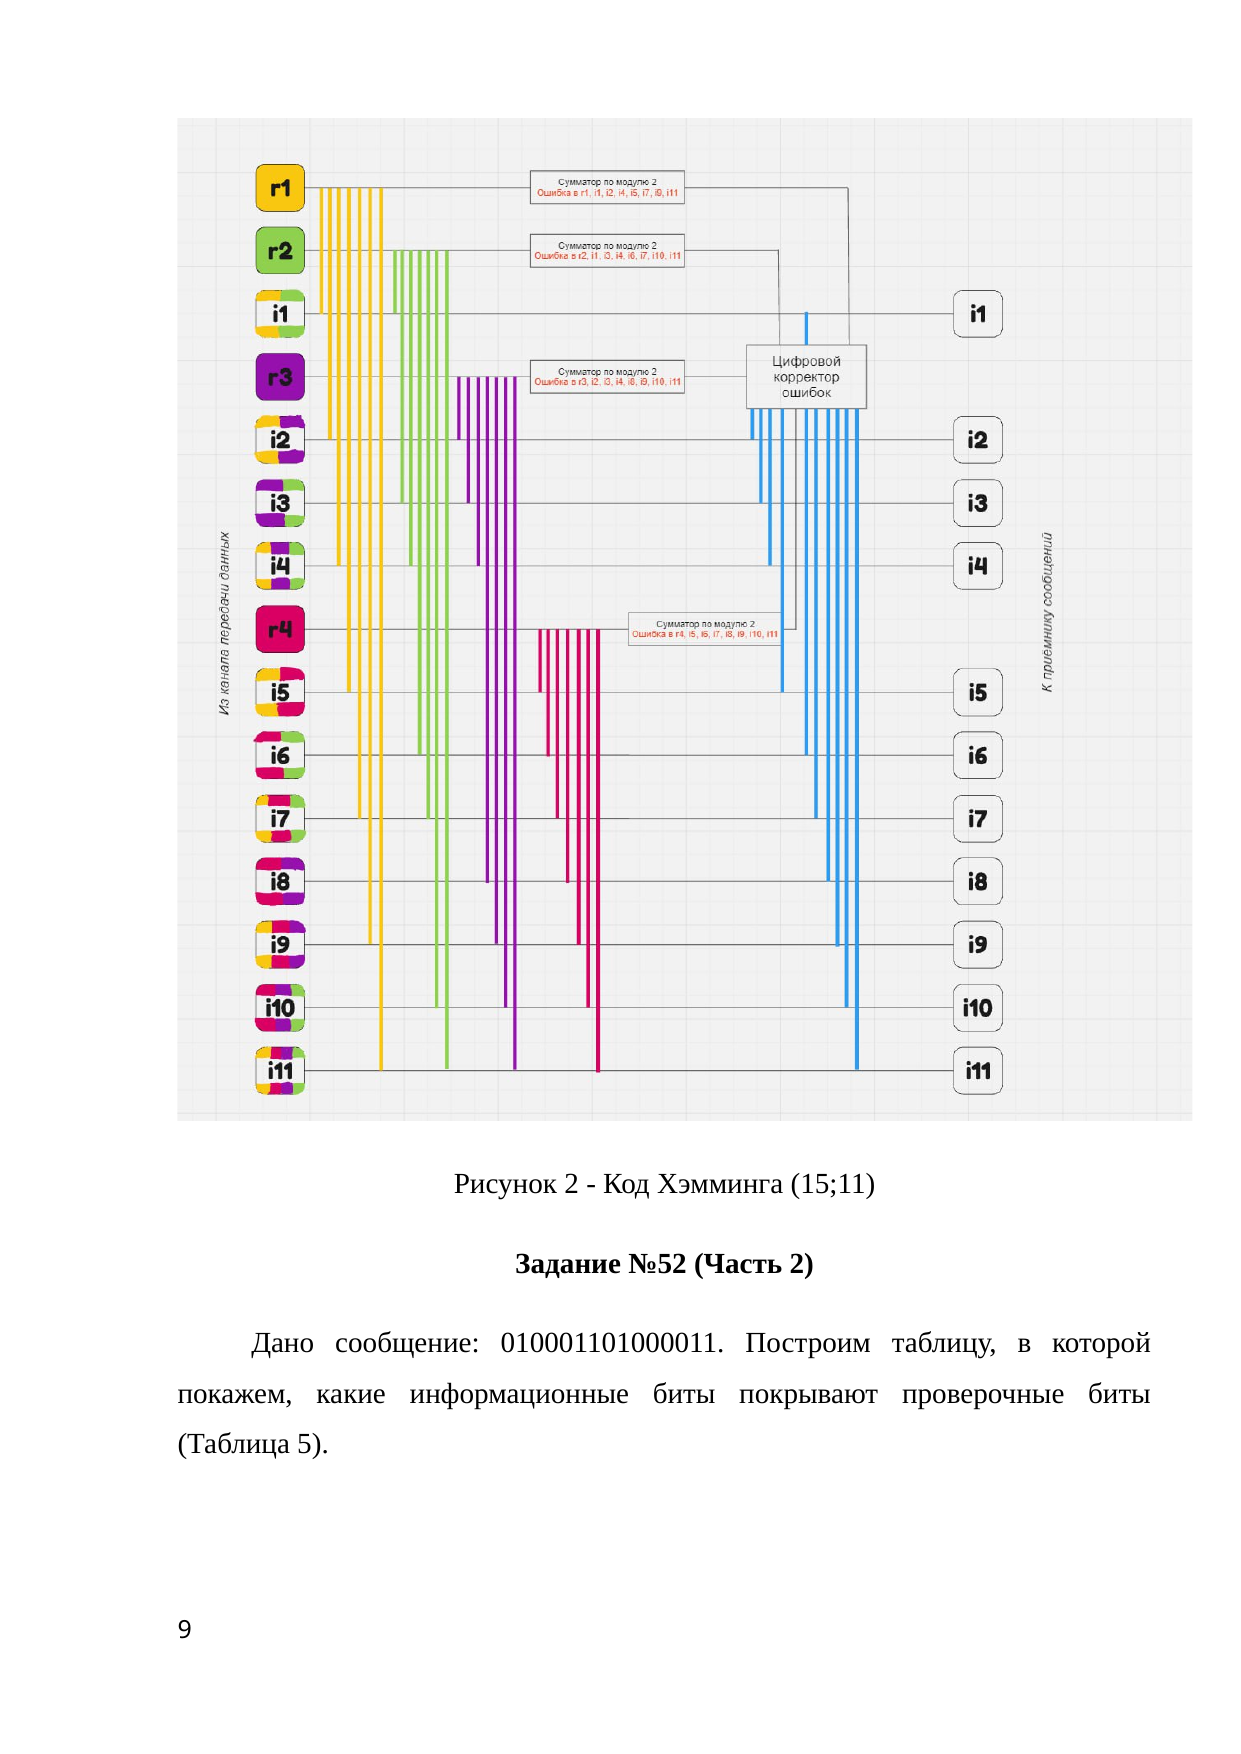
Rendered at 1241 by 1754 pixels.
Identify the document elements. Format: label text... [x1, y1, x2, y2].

text Рисунок 2 - Код Хэмминга (15;11) [177, 1167, 1152, 1200]
text Дано сообщение: 010001101000011. Построим таблицу, в которой покажем, какие информационные биты покрывают проверочные биты (Таблица 5). [177, 1326, 1152, 1460]
picture [177, 118, 1193, 1121]
subtitle Задание №52 (Часть 2) [177, 1246, 1152, 1279]
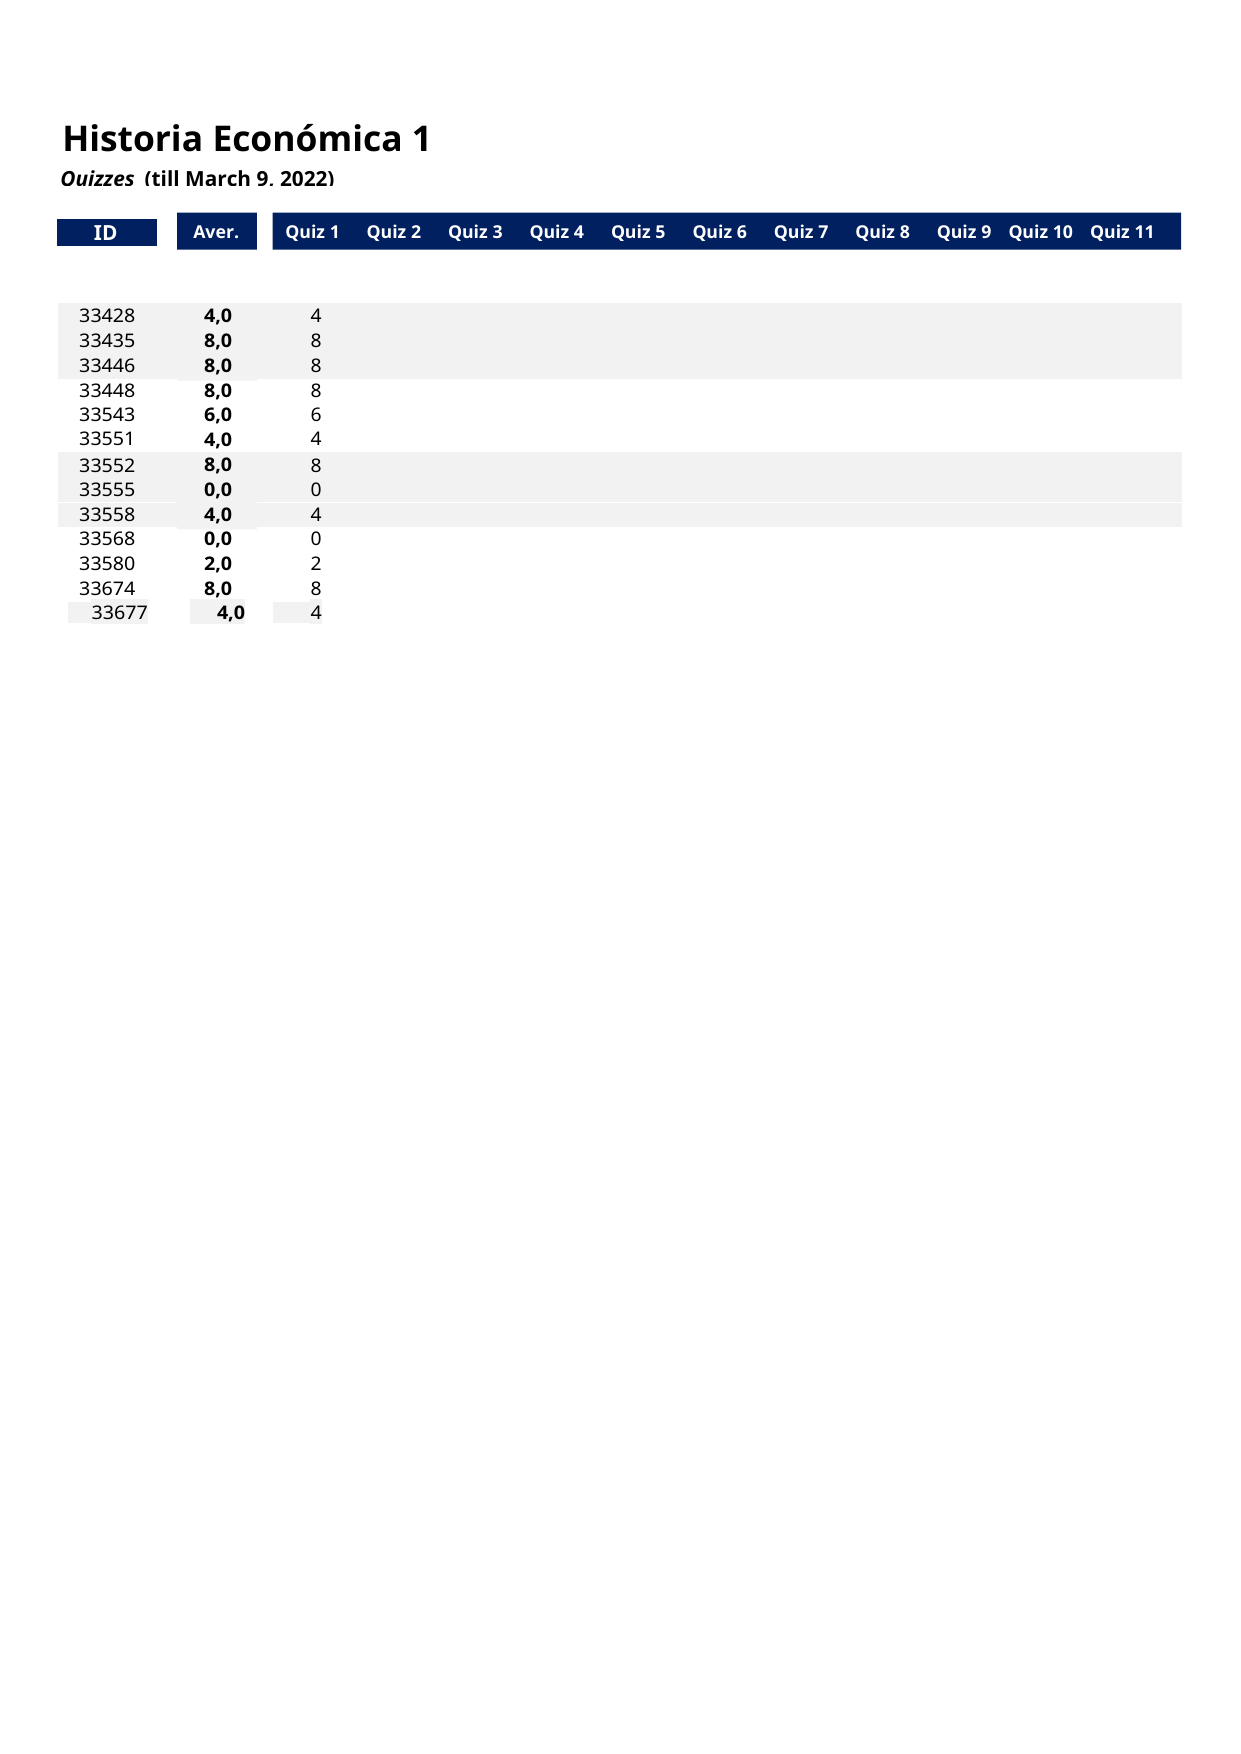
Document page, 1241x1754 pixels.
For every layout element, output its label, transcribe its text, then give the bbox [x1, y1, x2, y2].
------------------------------------------------------------------------
### Task details
Pull every line that holds the string "pixels" out of the records.

### Task output
Rendered at 1241 by 1754 pixels.
Document page, 1241x1754 pixels.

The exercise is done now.